New Bill seeks to introduce gender quotas for company boards

If enacted, Private Members’ Bill will establish a 40% quota for female representation

The National Women’s Council has called on the Government to support a new Bill that would make gender quotas for company boards a legal requirement.

The new Private Members’ Bill would, if enacted, establish a 40 per cent quota for female representation on company boards.

The Irish Corporate Governance (Gender Balance) Bill 2021, brought forward by Fine Gael TD Emer Higgins, will be submitted to the Dáil today.

The Bill includes a stipulation that 33 per cent of a company’s board must be women after the first year of its enactment. This quota would rise to 40 per cent after three years.

Companies would be required to submit annual reports on their gender balance at boardroom level.

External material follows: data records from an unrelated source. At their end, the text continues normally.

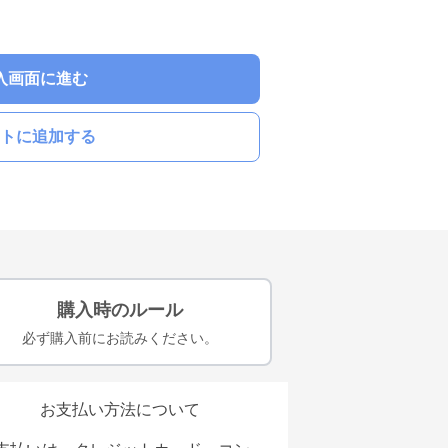
入画面に進む
トに追加する
購入時のルール
必ず購入前にお読みください。
お支払い方法について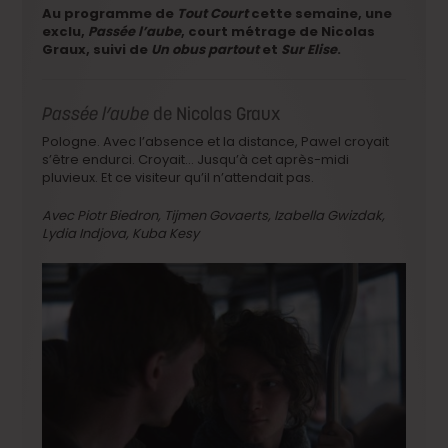
Au programme de
Tout Court
cette semaine, une
exclu,
Passée l’aube
, court métrage de Nicolas
Graux, suivi de
Un obus partout
et
Sur Elise
.
Passée l’aube
de Nicolas Graux
Pologne. Avec l’absence et la distance, Pawel croyait
s’être endurci. Croyait… Jusqu’à cet après-midi
pluvieux. Et ce visiteur qu’il n’attendait pas.
Avec Piotr Biedron, Tijmen Govaerts, Izabella Gwizdak,
Lydia Indjova, Kuba Kesy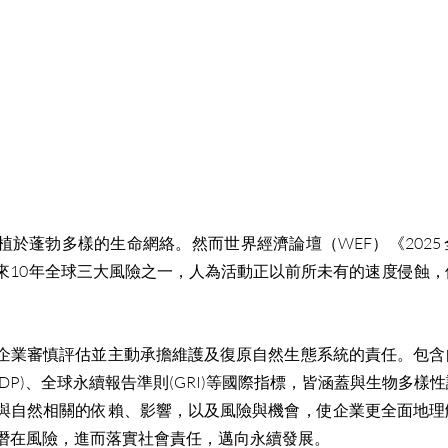
植於蓬勃多樣的生命網絡。然而世界經濟論壇（WEF）《2025
來10年全球三大風險之一，人為活動正以前所未有的速度侵蝕
企業審慎評估並主動承擔維護及復原自然生態系統的責任。包含
(CDP)、全球永續報告準則(GRI)等國際指標，皆涵蓋與生物多
與自然相關的依賴、影響，以及風險與機會，使企業更全面地理
潛在風險，進而落實社會責任，邁向永續發展。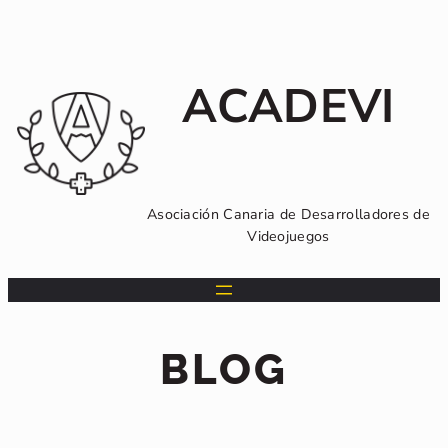
Saltar
al
contenido
ACADEVI
Asociación Canaria de Desarrolladores de
Videojuegos
BLOG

Where a company failed to meet the gender balance quota without a credible explanation, they could become liable for an application to the High Court for an order directing them to comply with the Act.

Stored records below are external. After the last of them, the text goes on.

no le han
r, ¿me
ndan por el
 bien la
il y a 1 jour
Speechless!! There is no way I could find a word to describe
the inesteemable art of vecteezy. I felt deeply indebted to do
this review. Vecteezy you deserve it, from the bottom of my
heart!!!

The quotas would apply to boards and governing councils of designated companies, corporations, undertakings, charities and bodies in the State.

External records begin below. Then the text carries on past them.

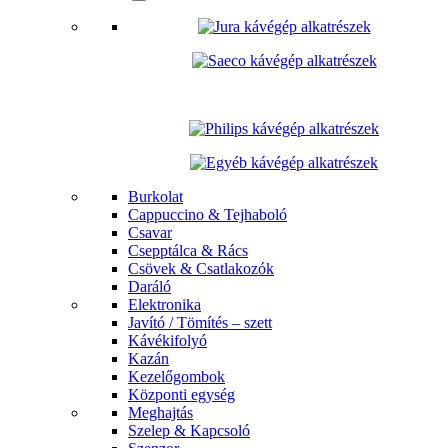
Burkolat
Cappuccino & Tejhaboló
Csavar
Csepptálca & Rács
Csövek & Csatlakozók
Daráló
Elektronika
Javító / Tömítés – szett
Kávékifolyó
Kazán
Kezelőgombok
Központi egység
Meghajtás
Szelep & Kapcsoló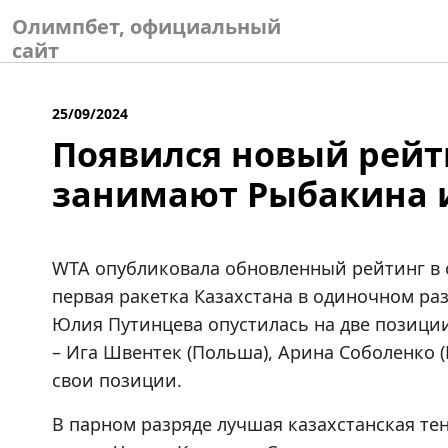
Skip
Олимпбет, официальный
to
сайт
content
25/09/2024
Появился новый рейт
занимают Рыбакина 
WTA опубликовала обновленный рейтинг в 
первая ракетка Казахстана в одиночном раз
Юлия Путинцева опустилась на две позиции
– Ига Швентек (Польша), Арина Соболенко (
свои позиции.
В парном разряде лучшая казахстанская те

There would be a few exceptions, such as companies with fewer than 20 employees.

“Women accounted for just 22.4 per cent of board members of Irish-listed companies as of September 2020, while 19 per cent of Irish-listed companies had no female directors, according to a recent report from National Women’s Council,” said Ms Higgins.

Gender quotas of this nature were recommended by the Citizens’ Assembly on Gender Equality earlier this year.

Target-led approach

The current voluntary target-led approach is not working, according to Emma DeSouza, women in leadership co-ordinator with National Women’s Council of Ireland.

“There is robust international evidence that legislative quotas work well, and a groundswell of support across political parties and businesses alike for a legislative approach,” she said.

France, Germany, Italy and the Netherlands have already adopted similar quotas, and this has influenced the number of women on boards, said Ms DeSouza.

“Quotas redistribute power at the top of the labour market, which results in significant trickle-down benefits, both in terms of improving financial performance but also for women at all levels in a company.”

Ms DeSouza added that a growing number of studies make a business case for increasing the number of women in leadership roles.

“Including women in senior management and on boards makes full use of the available talent, incorporates more diverse perspectives and life experiences, and in turn leads to greater innovation, higher productivity, and better working conditions,” she said.